Task requirements — An exact reprint of every record below is required, with the pictures left out.

BEGIN Dataset extract

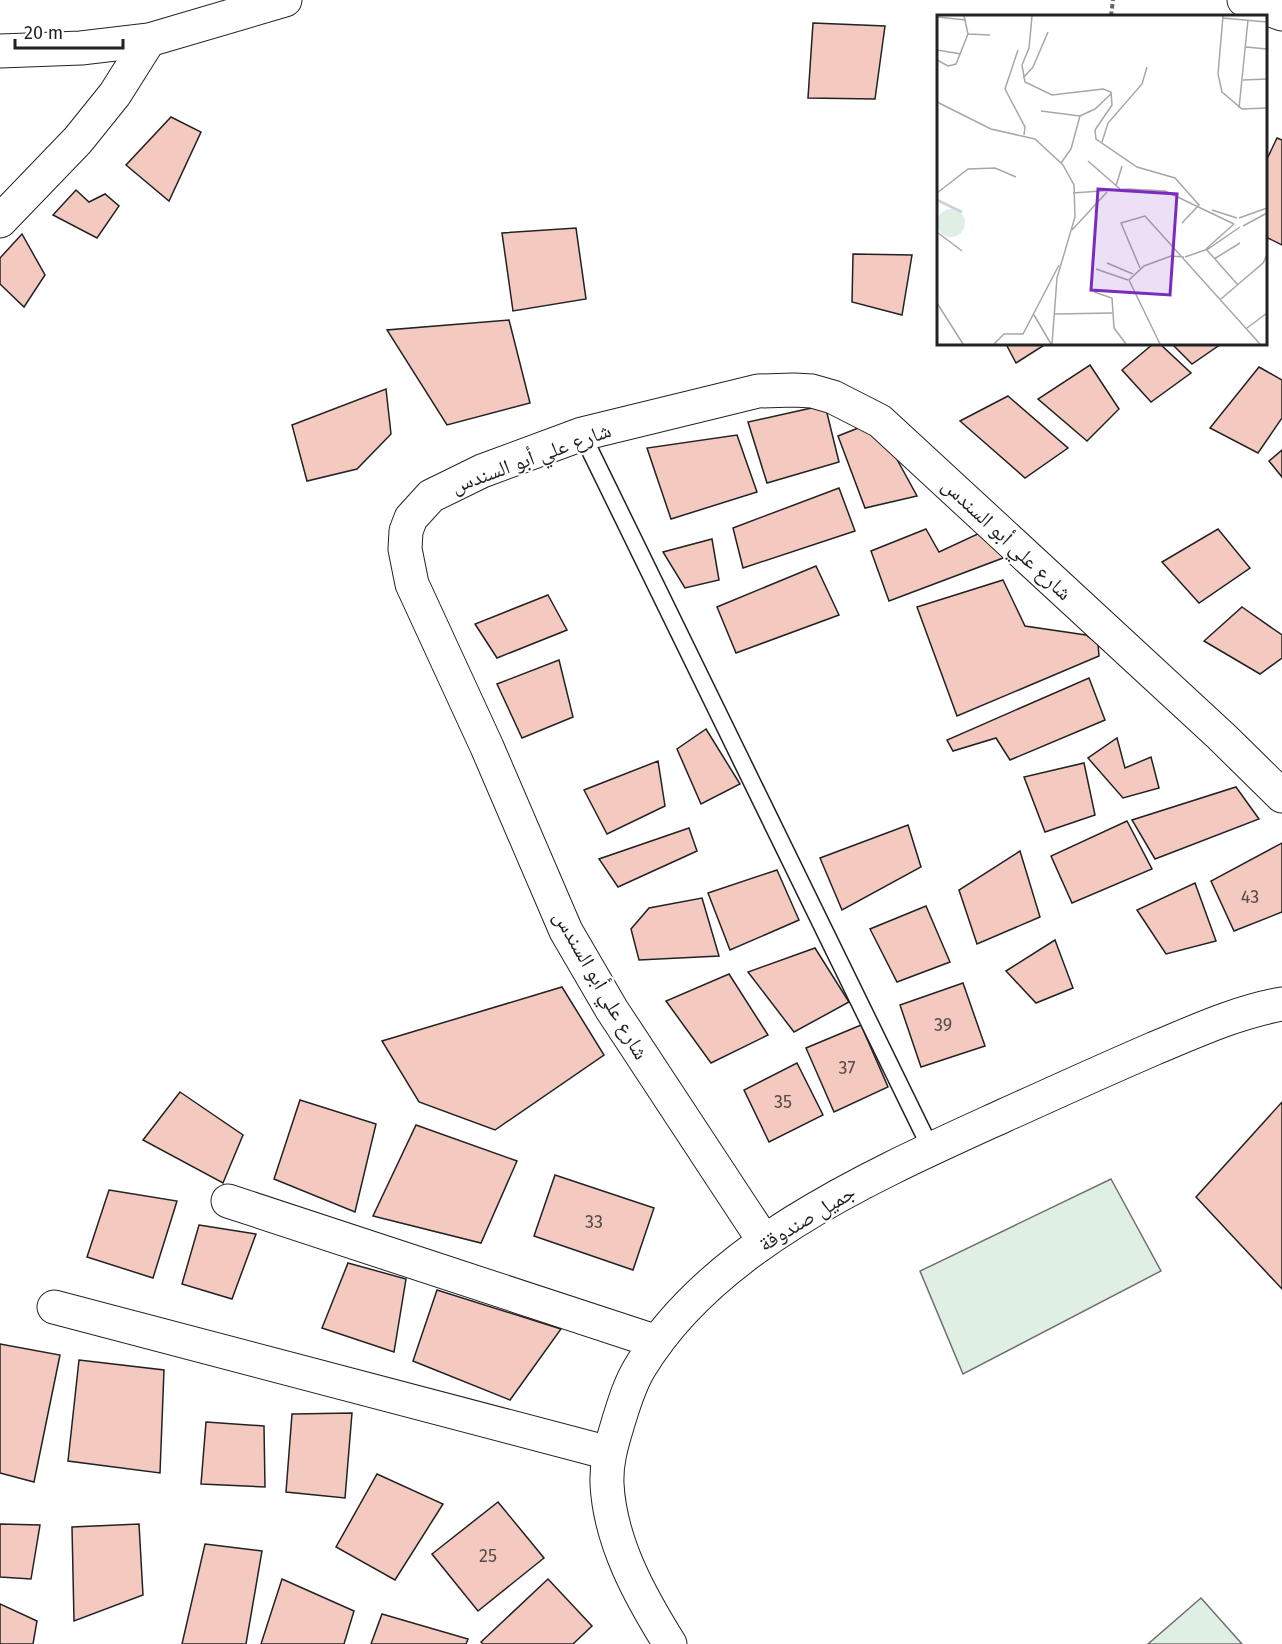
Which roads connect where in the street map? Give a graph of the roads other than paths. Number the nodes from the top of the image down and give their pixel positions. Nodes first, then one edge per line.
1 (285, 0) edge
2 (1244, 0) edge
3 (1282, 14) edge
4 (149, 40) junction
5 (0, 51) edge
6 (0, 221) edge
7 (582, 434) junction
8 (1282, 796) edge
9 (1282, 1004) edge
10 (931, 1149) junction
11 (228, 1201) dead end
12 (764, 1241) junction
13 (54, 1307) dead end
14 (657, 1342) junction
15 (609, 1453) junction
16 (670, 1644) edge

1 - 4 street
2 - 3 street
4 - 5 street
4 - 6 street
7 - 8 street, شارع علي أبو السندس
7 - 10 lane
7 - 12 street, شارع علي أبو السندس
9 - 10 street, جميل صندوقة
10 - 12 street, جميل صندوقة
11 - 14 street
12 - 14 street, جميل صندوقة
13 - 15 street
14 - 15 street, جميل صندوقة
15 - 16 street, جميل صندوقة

END Dataset extract

Your response —
Which roads connect where in the street map? Give a graph of the roads other than paths. Number the nodes from the top of the image down and give their pixel positions. Nodes first, then one edge per line.
1 (285, 0) edge
2 (1244, 0) edge
3 (1282, 14) edge
4 (149, 40) junction
5 (0, 51) edge
6 (0, 221) edge
7 (582, 434) junction
8 (1282, 796) edge
9 (1282, 1004) edge
10 (931, 1149) junction
11 (228, 1201) dead end
12 (764, 1241) junction
13 (54, 1307) dead end
14 (657, 1342) junction
15 (609, 1453) junction
16 (670, 1644) edge

1 - 4 street
2 - 3 street
4 - 5 street
4 - 6 street
7 - 8 street, شارع علي أبو السندس
7 - 10 lane
7 - 12 street, شارع علي أبو السندس
9 - 10 street, جميل صندوقة
10 - 12 street, جميل صندوقة
11 - 14 street
12 - 14 street, جميل صندوقة
13 - 15 street
14 - 15 street, جميل صندوقة
15 - 16 street, جميل صندوقة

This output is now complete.